Objetivo
Altere "Direito Penal" para "Direito Criminal" no trecho do texto sobre a origem das penas entre "Desde as sociedades" e "mas, sim, político.", inclusive, e apresente o trecho com essa mudança.

Desde as sociedades mais primitivas, o homem viveu em contato com o Direito Penal, o qual passou a ser parte integrante da vida humana, vez que surge para proteger os bens mais importantes e essenciais ao indivíduo e à sociedade.

Com o intuito de proteger os bens, valores e interesses mais significativos da sociedade, a pena torna-se o instrumento de coerção de que se vale o Direito Penal para a proteção de bens extremamente valiosos, não do ponto de vista econômico, mas, sim, político.

A origem das penas é anterior à própria criação da sociedade organizada. Surgiu desde as mais antigas civilizações, constituindo-se remotamente em espécie de vingança privada, possuindo até mesmo caráter divino com práticas de diversas atrocidades em nome dos deuses, onde predominavam a prática de torturas, penas de morte, prisões desumanas, banimentos e outras.

Bloco de dados
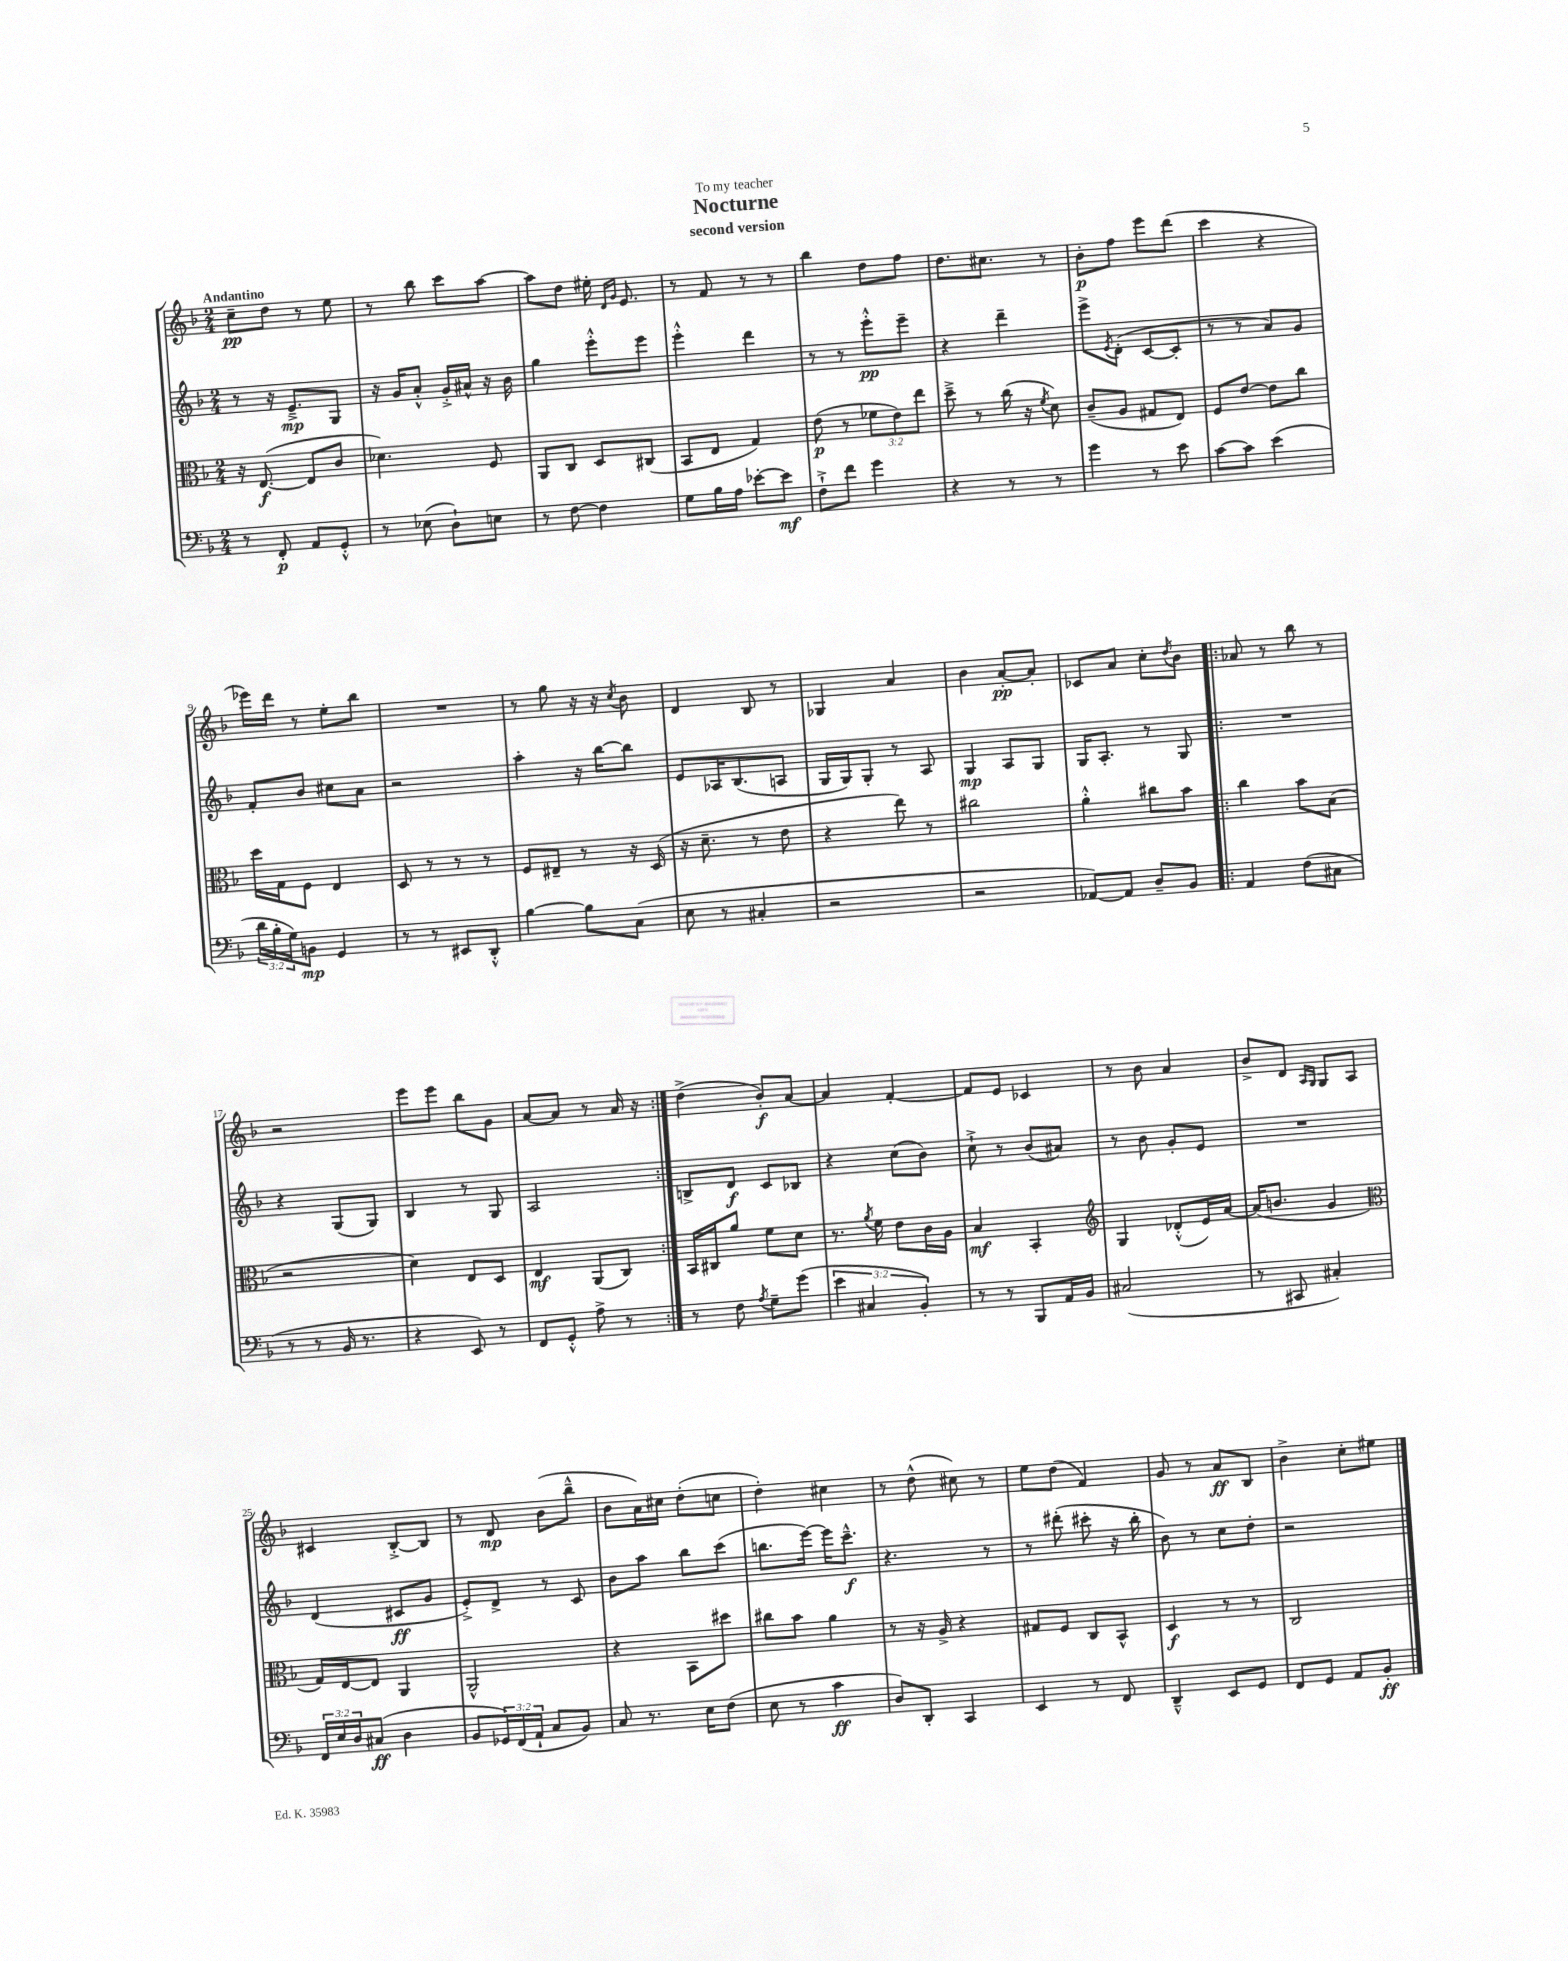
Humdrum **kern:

Resposta
Desde as sociedades mais primitivas, o homem viveu em contato com o Direito Criminal, o qual passou a ser parte integrante da vida humana, vez que surge para proteger os bens mais importantes e essenciais ao indivíduo e à sociedade.

Com o intuito de proteger os bens, valores e interesses mais significativos da sociedade, a pena torna-se o instrumento de coerção de que se vale o Direito Criminal para a proteção de bens extremamente valiosos, não do ponto de vista econômico, mas, sim, político.